RIP — Princess Bunny is dead. No need for a doctor to declare it, her tiny corpse has already stiffened in the night. A mystery how she survived the move in a bouncing yellow Ryder truck all the way from Mississippi only to die two months later. Maybe she had held out for the promise of Fall colors. But the branches were already bare when we arrived.

“I want to bury her and put flowers on her grave,” my daughter announces. Instead of grieving, she has moved on to the funeral arrangements. A lot like me when my mother died, I think to myself. Even at four, she bears a scary resemblance to me, the good and the bad. Relieved to avoid tears, I agree, find a shoebox, and quietly slip Princess Bunny inside while my daughter eats her morning Fruit Loops in the other room.

I’ve slipped on my snow boots and coat when she catches me. “But I want to come with you!” she says. Her cereal bowl in hand, she hurries to drink the remaining milk.

“I know, honey, but it’s too cold. Look outside.” As if on cue, the wind whips up a handful of snow and tosses it against the single-paned window. “I’ll set up a movie for you instead.”

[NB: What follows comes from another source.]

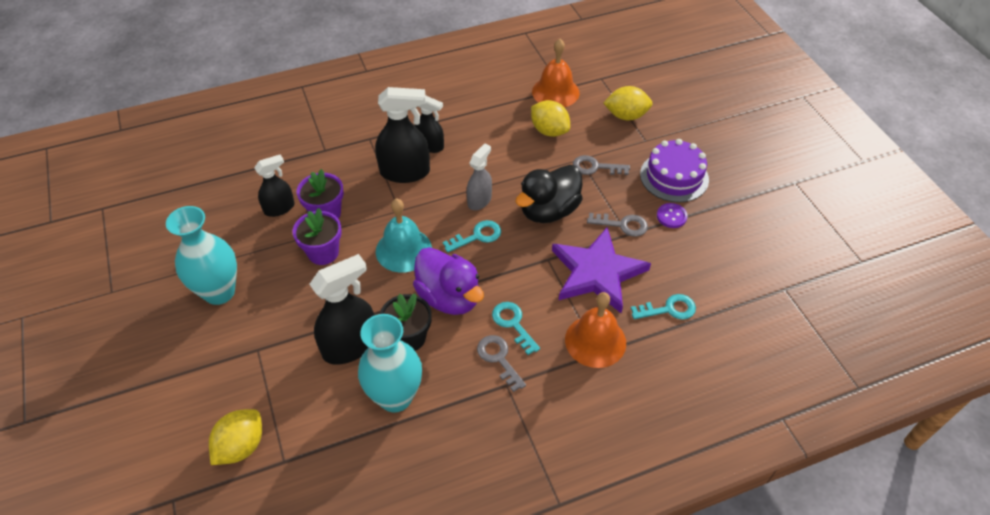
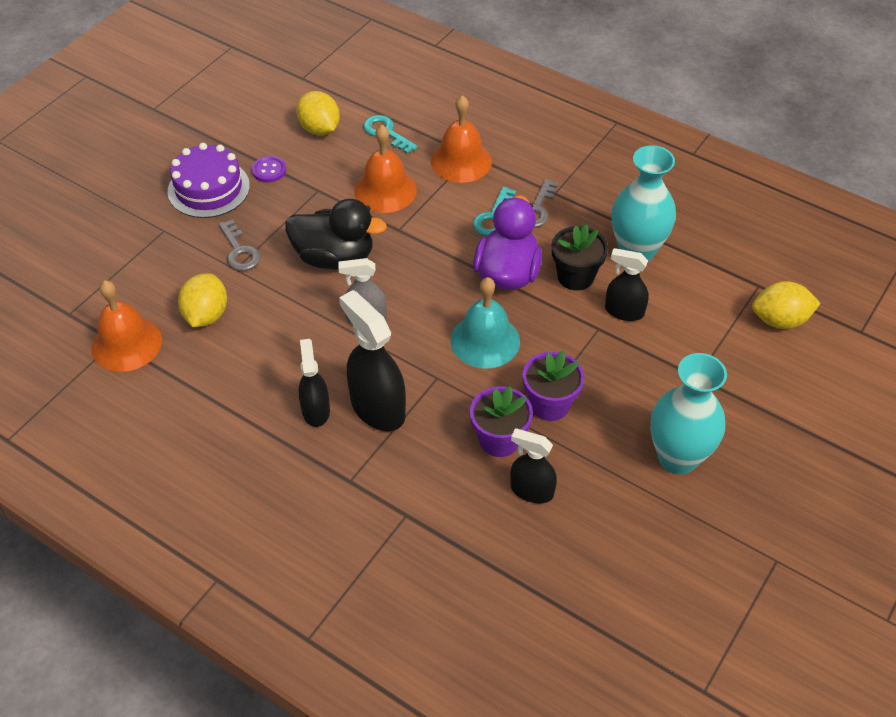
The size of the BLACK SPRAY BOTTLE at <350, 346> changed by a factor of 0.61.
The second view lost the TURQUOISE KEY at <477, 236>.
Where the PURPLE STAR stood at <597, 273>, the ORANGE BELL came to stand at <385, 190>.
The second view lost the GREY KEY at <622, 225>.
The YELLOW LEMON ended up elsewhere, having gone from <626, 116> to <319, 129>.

Ten minutes later I’m outside, shoebox in one hand and shovel in the other. A light layer of new snow freshens the ground. A fitting burial, I think, preparing to drive the shovel into the ground beside the porch steps.

“Chink!” The shovel hits ice less than a centimeter in. Of course, it does, I groan. It’s Vermont in January, and the ground is frozen solid.

The wind beats me (as if I wasn’t beaten already), and I stand there taking it for a moment, my heavy belly weighing me down like my thoughts. Then my eyes light on the dumpster, and in a split second, Princess Bunny has found her final resting place.

When I open the door of the apartment a few minutes later, my daughter runs to greet me. “Did you bury Princess Bunny?” she asks, her eyes wide with trust.

“Yes,” I lie, “now let’s get dressed and go buy some flowers for her grave.”

Six months later, we move out of the tiny apartment. We have been transferred back to Mississippi, and dressed in a short-sleeve jumper, I’m carrying the new baby in my arms. Before we load into yet another bouncing Ryder moving truck, my daughter pauses beside the porch steps. Without a word, she slips her hand into mine. Winter is now a memory, but the plastic flowers are a reminder of what we have endured.